Originally conceptualized as an instrumental album, Pelagial now comes in two different versions that will be released together: with vocals and instrumental.
Vocalist Loic Rossetti has been facing severe health problems due to the band’s relentless touring activities and needed a break. Furthermore, the album concept, at first glance, did not really seem fit for vocals: “We obviously did not want to sing about battles between sperm whales and giant squids,” comments Staps. But Rossetti recovered during 2012 and the decision was made to have him on the album. “Loic is the frontman of this band and we all felt that this band and this album needed him,” says guitarist Jonathan Nido, “and though we were all quite used to the instrumentals, I’m glad we decided to record vocals in the end, because it really adds a new dimension to the album that was not there before.”

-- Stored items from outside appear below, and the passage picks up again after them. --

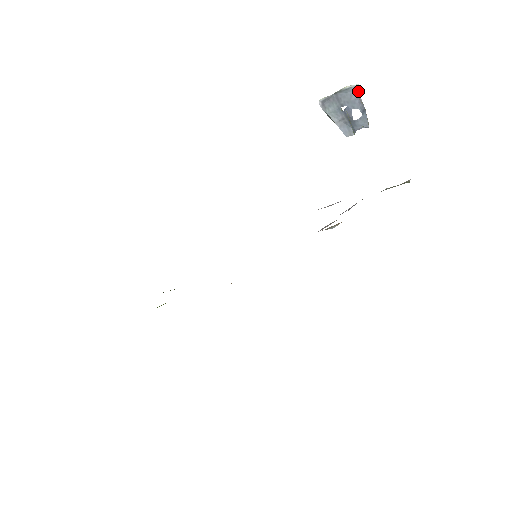
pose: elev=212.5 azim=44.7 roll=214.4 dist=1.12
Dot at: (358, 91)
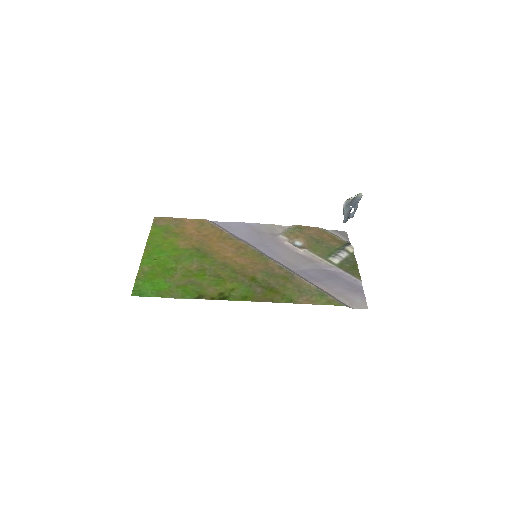
Dot at: (360, 198)
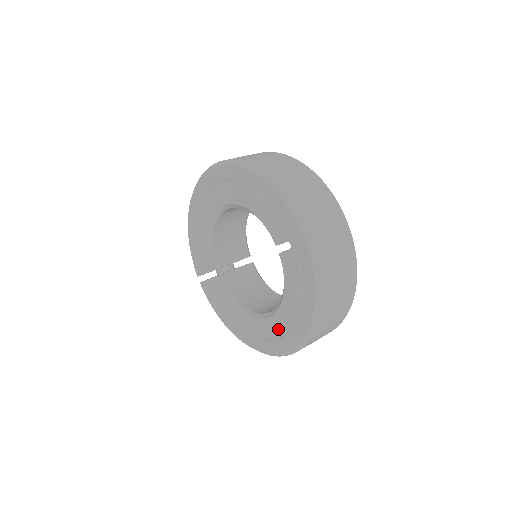
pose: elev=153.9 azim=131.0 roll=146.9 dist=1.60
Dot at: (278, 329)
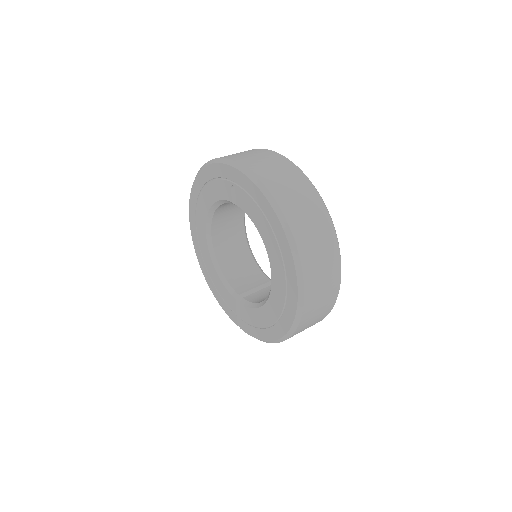
Dot at: (280, 271)
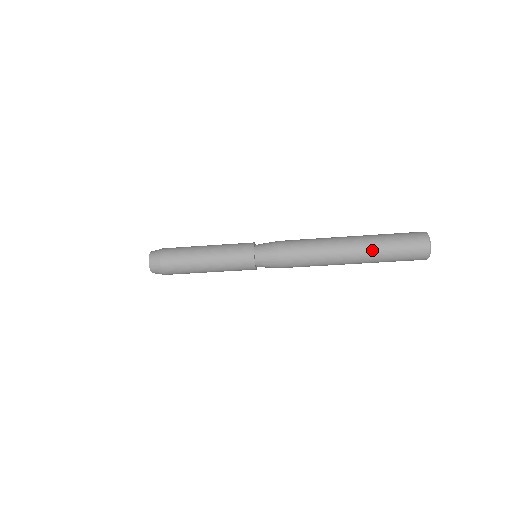
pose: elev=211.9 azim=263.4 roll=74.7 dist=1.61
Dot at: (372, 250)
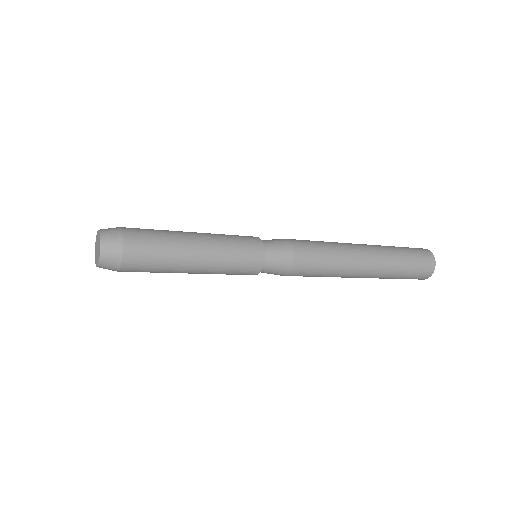
Dot at: (387, 271)
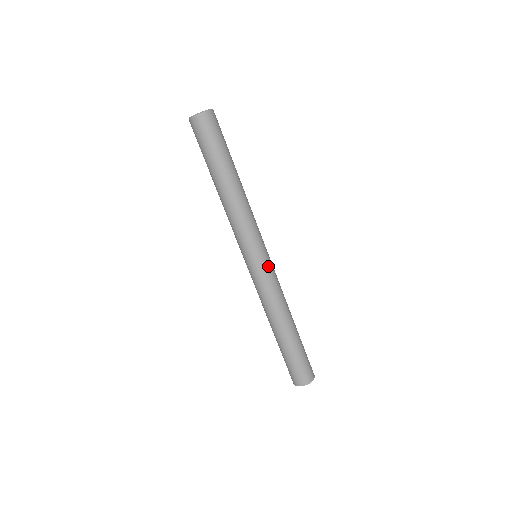
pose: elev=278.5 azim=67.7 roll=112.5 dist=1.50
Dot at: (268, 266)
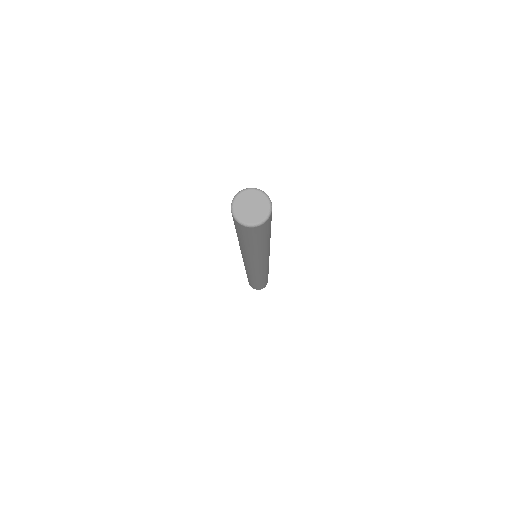
Dot at: (264, 269)
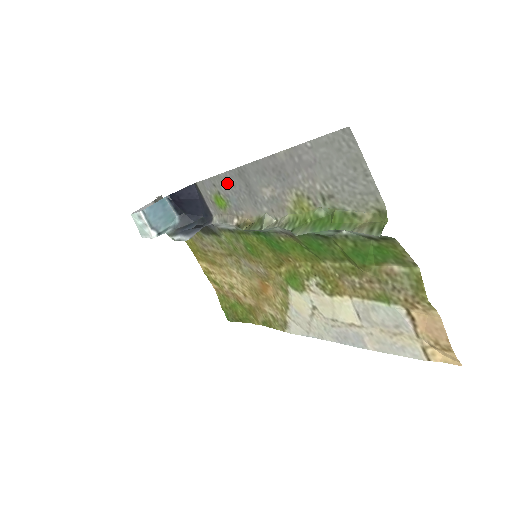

Analog to the journey from the surface into the depths of the sea, the album’s lyrics take the listener on a journey into the abysses of the human mind. Much like the protagonists in Andrey Tarkovsky’s movie Stalker, Pelagial is a psychological journey toward our inner-self and subconscious… “toward the essence and origins of our desires, wishes, dreams, and all the fucked up attributes inside of our own inner-selves that generate and shape them,” says Staps.
In the movie, three men are traveling toward the heart of a zone at the center of which one’s wishes are said to come true. But the closer they get, the more insecure they become with regard to what they should actually wish for, and fear arises that even those wishes which they have no control over, which they may not even be aware of, might come true. The protagonists are confronted with their own nature, the true essence of their characters, and this essentially leads them to their own demise. This topic is the lyrical backbone of Pelagial. “There’s a lot of Freud references in the song titles and lyrics, but a lot of the lyrics are very personal,” comments Staps.
Both boxsets come with an extra DVD featuring a 5:1 dolby surround mix of the instrumental version of “Pelagial,” and the Pelagial movie by Craig Murray (Nine Inch Nails, Converge), which the band will also show as liveprojections during their upcoming tours. This movie, which is the meticulous work of shooting, cutting, and editing for a whole year, completes the holistic music and visual art project that is Pelagial. For the full experience of the album, you must see the film!